If this is growing up, James thought, it can go bugger itself.
"You were looking too preoccupied," Ted whispered back. They did not look at each other. The main character was in a tight spot, fighting his way through several floors in a building filled with enemies wearing smart suits and dark-tinted eyeglasses. "Unnatural, that's what. You shouldn't be that quiet, no matter what your grandmum tells you."
James snorted. "Don't treat me like a kid."
He didn't know what he expected, or what he wanted Ted to say. It didn't matter. Ted said nothing.
*
Just lie there. You have two hearts now. Feel the pulse. One in your chest. And one below. Yes?
He shifted positions in his sleep. His dreams were half-formed, tentative. What did he want?
There was warmth, he was sure of that. A bony elbow nudging his back, deep breathing in a slightly different rhythm from his own. Slender hands; a curving, sarcastic mouth.
Eyes that changed colour. Cold, pale, grey eyes.
His sheets were wet when he woke up.
Do you actually feel the two hearts?
*
The next day, the sun shone.
James was smiling when he went down for breakfast. They were going to the Burrow tomorrow. He missed Al and Lily, although he would never admit that to anyone. When he arrived at the kitchen, he was not surprised to see Ted already there, sipping his tea in that slightly prissy way that he had.
"Morning," said Ted, not looking up from his copy of the Daily Prophet.
"Yeah," said James.
"Want to go for a walk later? It's a nice day."
"Don't go out too far," said Mrs Potter, pouring more tea into Ted's cup. "It looks like rain in the afternoon. Bacon, James?"
"Thanks, mum." James was already spreading marmalade on his third slice of toast.

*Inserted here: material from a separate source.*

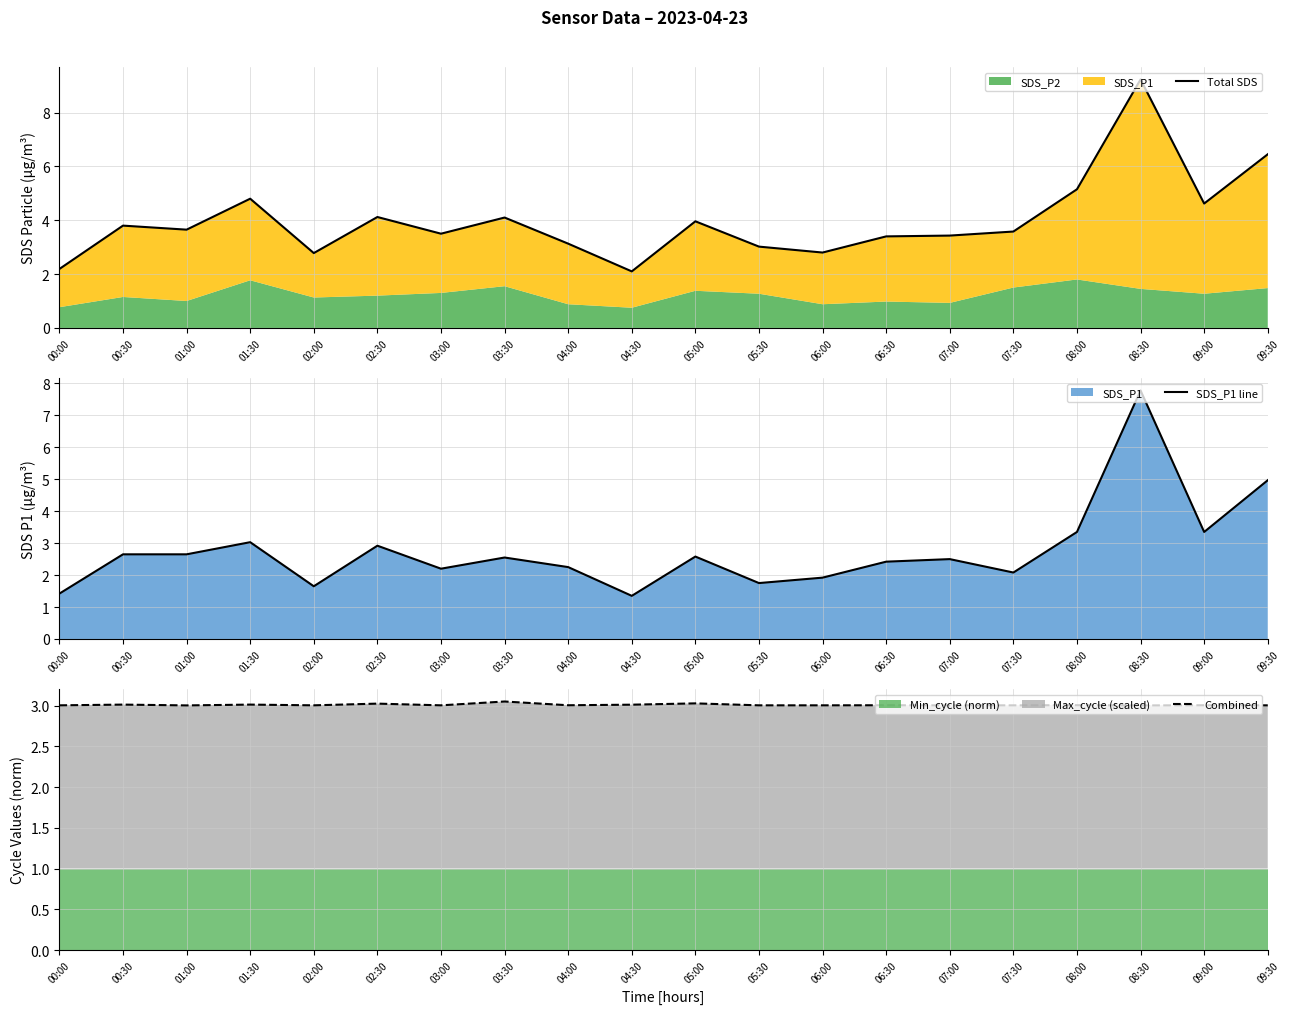

At which label does SDS_P1 line reach its peak?

08:30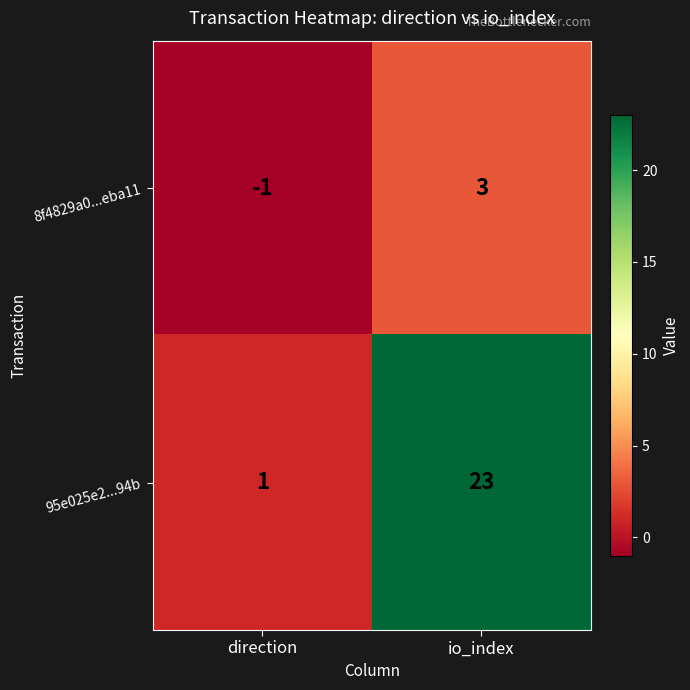

What is the total value across all series at io_index?

26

"Hungry, aren't you?" said Ted. "Growing kids, I told you, Harry."
"You were like that yourself," said Mrs Potter, with a mock sniff. "Stayed unnaturally skinny, too. Like your father. Remus always looked like he was dying of consumption."
Ted shrugged. "The Romantic poet."
"Wait till you get kids of your own," Mr Potter put in. James chewed furiously on his bacon.
"Oh, I don't know about that. I guess I'll wait." Ted folded back the Daily Prophet neatly and placed it on the table next to his empty cup. "You ready, James?"
"Yes," said James.
*
Outside, Ted held out one hand again.